Senior Frank Wroblewski is a geology senior interested in planetary science, with specific interests in surface processes.
He was the first Northland College student selected last summer for an international NASA Astromaterials Research and Exploration Science Internship at the Lunar Planetary Institute where he researched the geologic processes on the surface of Venus and the development and application of novel remote sensing techniques to study the planet.
Wroblewski’s internship was so successful, the Venus Exploration Analysis Group, a NASA-sponsored working group, asked him to present at their meeting at the Applied Physics Laboratory of Johns Hopkins University in Maryland this past fall. Attended by the top Venus scientists in the US, this group helps prioritize and direct future research on Venus.
To get to the conference, Wroblewski needed financial help—$880.16—for travel, hotel, meals, and a poster. And it was for this reason, donors established the endowed Robert Rue Parsonage Fund for Student Opportunities in 2003, to support student-initiated leadership projects.
In the last fifteen years, Northland has awarded more than $600,000 to nearly a thousand students, including Frank Wroblewski.
At the conference, Wroblewski presented his chemical analysis on the radar properties of two Venusian mountains.
Wroblewski received accolades for his work, brainstormed new ideas, learned new methods to try, and connected with two more coauthors for his research paper to be published in 2019. His findings will be included in a NASA headquarters report and his areas of research will be considered as regions of interest for future remote sensing missions, and he has been asked to present at another conference this spring.
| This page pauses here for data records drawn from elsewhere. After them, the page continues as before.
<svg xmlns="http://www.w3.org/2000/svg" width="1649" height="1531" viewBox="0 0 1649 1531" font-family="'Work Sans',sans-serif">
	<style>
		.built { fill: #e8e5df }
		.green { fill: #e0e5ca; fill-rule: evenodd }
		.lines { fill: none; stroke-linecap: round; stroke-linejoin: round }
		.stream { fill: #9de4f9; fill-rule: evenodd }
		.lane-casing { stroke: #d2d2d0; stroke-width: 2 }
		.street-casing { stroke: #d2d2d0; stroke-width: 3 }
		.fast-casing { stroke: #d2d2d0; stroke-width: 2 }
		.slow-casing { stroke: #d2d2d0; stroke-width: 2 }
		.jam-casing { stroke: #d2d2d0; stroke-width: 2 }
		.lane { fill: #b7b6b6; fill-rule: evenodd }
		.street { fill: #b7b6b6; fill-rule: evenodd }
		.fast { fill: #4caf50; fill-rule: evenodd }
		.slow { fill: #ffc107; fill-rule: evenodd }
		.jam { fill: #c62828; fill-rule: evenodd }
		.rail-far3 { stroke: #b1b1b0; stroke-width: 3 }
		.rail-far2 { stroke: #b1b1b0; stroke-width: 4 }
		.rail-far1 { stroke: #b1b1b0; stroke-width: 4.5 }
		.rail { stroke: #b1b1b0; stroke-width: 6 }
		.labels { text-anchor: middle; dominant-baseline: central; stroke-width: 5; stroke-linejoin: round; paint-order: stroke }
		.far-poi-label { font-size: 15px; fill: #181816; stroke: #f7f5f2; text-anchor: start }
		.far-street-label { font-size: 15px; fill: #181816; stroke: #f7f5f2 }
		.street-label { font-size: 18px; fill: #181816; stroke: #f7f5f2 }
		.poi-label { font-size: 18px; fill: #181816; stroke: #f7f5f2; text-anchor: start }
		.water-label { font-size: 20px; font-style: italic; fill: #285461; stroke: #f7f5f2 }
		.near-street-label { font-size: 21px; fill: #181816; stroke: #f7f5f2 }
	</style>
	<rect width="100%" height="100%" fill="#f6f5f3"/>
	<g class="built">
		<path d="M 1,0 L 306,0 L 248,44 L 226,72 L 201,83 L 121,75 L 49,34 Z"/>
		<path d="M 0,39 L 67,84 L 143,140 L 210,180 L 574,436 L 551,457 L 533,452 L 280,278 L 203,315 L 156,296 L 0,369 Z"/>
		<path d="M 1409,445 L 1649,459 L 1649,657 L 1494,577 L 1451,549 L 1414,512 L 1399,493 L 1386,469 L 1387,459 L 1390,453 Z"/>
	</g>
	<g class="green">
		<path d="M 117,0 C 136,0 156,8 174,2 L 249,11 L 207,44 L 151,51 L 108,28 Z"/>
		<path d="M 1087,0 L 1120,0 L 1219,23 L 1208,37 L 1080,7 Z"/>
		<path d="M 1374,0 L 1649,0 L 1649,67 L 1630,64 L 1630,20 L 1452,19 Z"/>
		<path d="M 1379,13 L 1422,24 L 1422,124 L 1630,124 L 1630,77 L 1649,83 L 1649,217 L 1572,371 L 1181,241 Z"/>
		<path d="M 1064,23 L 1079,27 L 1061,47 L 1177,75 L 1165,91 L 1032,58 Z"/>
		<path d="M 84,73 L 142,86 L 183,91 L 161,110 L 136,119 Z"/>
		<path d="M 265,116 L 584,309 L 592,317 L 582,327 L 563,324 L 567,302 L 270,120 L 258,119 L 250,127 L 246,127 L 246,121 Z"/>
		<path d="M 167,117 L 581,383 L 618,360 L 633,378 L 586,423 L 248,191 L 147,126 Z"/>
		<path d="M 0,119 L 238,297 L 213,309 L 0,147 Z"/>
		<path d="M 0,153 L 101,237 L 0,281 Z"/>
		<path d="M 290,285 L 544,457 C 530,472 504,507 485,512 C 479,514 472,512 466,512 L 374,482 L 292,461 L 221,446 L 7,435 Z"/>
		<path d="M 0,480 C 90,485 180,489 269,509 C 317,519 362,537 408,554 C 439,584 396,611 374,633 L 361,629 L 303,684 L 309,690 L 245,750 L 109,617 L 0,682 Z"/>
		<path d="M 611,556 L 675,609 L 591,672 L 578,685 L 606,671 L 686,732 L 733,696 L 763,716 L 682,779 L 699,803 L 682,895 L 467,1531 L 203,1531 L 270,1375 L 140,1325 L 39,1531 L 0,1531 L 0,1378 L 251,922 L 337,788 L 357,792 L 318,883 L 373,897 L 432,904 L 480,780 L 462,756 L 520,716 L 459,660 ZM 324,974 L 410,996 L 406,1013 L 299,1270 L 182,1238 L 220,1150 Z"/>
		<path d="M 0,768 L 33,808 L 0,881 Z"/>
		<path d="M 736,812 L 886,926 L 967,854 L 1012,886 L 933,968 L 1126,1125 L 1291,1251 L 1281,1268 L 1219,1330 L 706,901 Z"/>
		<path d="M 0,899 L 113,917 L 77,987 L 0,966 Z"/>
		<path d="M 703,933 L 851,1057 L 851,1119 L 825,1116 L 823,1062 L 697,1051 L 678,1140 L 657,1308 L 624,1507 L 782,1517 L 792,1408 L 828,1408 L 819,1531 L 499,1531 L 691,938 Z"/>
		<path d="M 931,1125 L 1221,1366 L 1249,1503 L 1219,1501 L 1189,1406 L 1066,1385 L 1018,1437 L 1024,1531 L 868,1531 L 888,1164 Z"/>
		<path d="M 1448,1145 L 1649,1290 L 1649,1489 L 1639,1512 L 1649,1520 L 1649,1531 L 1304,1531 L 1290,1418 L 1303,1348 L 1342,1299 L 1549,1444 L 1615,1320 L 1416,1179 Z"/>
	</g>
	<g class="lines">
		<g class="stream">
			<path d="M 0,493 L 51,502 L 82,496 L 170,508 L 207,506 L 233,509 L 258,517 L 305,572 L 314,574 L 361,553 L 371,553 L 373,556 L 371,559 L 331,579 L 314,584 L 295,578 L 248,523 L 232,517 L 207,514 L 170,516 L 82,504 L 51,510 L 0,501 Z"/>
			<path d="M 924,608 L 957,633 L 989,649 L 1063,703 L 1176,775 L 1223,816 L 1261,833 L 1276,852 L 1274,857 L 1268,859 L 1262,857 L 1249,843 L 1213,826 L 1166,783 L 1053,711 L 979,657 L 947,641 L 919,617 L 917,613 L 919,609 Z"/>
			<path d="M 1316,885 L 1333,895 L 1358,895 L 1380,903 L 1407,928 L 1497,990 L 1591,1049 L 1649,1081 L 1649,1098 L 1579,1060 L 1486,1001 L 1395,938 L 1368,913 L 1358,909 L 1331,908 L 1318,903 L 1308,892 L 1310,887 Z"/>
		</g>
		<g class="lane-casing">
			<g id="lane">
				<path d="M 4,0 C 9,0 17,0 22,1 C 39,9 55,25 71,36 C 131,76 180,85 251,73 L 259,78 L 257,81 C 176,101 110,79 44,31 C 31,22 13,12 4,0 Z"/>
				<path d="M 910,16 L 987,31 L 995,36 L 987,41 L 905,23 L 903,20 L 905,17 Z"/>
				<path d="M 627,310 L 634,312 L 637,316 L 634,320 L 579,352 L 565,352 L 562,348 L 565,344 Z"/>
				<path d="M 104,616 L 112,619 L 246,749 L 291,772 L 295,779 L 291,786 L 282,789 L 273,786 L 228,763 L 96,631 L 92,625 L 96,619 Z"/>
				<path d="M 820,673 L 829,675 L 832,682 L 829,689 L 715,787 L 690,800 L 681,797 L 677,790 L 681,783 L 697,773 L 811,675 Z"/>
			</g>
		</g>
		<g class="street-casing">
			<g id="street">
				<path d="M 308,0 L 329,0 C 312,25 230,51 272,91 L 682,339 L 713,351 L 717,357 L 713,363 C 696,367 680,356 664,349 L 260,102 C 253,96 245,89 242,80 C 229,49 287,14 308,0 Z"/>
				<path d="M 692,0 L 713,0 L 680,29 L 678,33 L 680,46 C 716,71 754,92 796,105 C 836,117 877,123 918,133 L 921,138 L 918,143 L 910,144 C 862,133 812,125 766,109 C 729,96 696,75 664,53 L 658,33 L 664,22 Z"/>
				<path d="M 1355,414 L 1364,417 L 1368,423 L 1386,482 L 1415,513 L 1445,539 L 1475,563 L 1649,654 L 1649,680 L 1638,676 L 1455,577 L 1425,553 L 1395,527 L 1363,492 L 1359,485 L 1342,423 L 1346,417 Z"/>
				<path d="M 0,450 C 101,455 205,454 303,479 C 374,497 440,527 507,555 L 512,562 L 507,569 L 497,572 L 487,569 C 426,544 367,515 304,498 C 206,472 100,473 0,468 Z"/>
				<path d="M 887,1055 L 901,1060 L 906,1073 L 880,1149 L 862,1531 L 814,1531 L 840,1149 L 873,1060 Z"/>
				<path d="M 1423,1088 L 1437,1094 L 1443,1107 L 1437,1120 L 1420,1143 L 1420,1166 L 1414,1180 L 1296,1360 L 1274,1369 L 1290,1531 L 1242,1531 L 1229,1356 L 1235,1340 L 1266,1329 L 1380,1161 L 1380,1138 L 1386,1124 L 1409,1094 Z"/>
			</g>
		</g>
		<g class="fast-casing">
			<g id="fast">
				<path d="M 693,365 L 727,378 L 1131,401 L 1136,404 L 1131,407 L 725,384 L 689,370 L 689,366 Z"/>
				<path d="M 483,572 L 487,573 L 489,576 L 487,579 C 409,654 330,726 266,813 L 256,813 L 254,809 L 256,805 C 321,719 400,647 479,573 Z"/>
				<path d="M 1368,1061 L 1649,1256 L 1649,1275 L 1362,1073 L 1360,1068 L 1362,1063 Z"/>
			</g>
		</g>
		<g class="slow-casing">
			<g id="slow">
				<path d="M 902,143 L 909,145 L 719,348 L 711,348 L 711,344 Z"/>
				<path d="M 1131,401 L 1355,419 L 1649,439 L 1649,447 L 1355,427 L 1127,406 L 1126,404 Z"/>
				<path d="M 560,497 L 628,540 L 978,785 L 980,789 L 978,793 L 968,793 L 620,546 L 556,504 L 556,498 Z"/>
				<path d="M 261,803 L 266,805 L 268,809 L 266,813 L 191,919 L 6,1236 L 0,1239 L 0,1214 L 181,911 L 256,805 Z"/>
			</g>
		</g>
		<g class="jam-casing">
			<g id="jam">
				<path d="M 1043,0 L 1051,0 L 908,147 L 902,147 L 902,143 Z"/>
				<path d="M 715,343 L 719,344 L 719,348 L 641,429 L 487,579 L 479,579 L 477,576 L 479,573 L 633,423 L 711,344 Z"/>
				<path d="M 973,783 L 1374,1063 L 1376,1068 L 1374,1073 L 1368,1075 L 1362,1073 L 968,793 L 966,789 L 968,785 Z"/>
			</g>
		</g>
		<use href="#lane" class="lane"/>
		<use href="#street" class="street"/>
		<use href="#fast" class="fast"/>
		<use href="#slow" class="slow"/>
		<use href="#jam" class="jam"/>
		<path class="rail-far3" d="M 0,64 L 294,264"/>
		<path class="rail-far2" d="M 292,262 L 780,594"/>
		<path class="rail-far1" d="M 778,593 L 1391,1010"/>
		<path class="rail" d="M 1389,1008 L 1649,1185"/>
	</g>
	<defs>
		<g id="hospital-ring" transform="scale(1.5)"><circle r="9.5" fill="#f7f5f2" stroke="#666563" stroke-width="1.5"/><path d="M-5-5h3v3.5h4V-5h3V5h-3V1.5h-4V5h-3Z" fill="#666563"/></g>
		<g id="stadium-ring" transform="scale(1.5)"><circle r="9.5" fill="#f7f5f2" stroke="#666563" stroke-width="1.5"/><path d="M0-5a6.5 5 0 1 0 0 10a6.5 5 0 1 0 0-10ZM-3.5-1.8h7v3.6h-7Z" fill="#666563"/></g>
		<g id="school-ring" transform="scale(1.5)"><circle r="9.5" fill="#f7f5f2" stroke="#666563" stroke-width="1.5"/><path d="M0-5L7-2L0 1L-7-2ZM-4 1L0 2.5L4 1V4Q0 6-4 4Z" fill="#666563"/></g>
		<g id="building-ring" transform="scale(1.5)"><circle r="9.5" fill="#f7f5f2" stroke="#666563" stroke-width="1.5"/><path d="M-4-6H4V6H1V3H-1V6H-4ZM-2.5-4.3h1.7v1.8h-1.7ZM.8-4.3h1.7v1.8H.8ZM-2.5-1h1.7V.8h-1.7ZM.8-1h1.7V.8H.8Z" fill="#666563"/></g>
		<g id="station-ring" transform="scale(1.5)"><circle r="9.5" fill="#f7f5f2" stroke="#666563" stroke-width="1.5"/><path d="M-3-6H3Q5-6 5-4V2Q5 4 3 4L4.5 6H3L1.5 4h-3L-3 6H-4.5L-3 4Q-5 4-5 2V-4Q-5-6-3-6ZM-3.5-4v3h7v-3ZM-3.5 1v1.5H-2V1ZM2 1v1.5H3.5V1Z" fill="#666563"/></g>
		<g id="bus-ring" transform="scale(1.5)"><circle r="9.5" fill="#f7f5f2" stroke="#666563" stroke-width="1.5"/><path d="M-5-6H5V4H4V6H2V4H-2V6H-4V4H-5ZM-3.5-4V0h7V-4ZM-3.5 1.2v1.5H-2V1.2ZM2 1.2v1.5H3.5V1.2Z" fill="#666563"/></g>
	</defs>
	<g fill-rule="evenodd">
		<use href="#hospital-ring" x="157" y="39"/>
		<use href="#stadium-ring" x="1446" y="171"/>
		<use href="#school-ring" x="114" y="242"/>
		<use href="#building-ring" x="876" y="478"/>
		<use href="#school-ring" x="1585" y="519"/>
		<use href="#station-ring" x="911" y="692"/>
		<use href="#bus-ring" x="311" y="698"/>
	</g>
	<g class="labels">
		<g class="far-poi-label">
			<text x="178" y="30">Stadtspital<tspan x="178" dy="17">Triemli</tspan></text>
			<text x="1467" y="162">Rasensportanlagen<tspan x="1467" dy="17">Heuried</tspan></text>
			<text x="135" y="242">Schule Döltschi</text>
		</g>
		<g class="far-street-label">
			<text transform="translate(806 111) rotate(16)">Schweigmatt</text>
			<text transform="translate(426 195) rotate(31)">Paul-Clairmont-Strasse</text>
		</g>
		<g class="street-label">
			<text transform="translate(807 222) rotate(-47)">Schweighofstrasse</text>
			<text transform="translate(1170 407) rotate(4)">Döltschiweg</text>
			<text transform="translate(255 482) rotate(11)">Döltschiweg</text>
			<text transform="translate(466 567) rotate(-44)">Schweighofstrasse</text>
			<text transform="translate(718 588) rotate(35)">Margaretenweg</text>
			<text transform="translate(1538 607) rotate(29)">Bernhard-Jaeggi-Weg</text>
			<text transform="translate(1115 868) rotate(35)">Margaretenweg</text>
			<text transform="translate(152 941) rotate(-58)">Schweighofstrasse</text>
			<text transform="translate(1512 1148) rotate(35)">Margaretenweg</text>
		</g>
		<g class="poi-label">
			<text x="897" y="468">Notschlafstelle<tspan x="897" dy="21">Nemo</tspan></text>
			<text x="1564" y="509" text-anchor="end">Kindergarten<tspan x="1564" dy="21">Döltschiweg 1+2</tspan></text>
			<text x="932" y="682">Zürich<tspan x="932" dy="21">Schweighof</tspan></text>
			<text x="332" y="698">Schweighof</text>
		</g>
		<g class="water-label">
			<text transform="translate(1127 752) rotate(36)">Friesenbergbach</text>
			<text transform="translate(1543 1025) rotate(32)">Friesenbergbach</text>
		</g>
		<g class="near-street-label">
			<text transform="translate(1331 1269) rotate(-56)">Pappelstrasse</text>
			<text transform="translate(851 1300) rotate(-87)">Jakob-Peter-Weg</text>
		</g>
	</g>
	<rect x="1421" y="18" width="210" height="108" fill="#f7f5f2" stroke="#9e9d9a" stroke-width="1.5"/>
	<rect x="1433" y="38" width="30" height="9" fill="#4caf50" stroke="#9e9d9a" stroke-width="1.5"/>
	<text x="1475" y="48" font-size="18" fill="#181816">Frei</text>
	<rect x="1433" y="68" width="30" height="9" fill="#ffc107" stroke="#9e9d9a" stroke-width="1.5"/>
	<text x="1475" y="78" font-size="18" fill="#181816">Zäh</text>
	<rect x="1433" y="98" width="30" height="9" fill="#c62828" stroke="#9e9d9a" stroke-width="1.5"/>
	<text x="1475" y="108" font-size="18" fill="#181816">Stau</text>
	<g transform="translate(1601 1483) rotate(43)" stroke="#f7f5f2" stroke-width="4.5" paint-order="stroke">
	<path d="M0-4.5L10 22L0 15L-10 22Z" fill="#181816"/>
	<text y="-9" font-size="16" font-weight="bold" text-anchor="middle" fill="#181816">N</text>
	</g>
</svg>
Wroblewski was able to meet potential advisors for graduate school and write his abstracts and presentations for his resume and graduate school applications.
“By attending the conference, I’ve since been inducted into the professional scientific world head first via grant writing, managing ideas between my coauthors, and continuing research alongside my course load,” he said. “I’m gaining knowledge of scientific work that would otherwise be unavailable to an undergraduate.”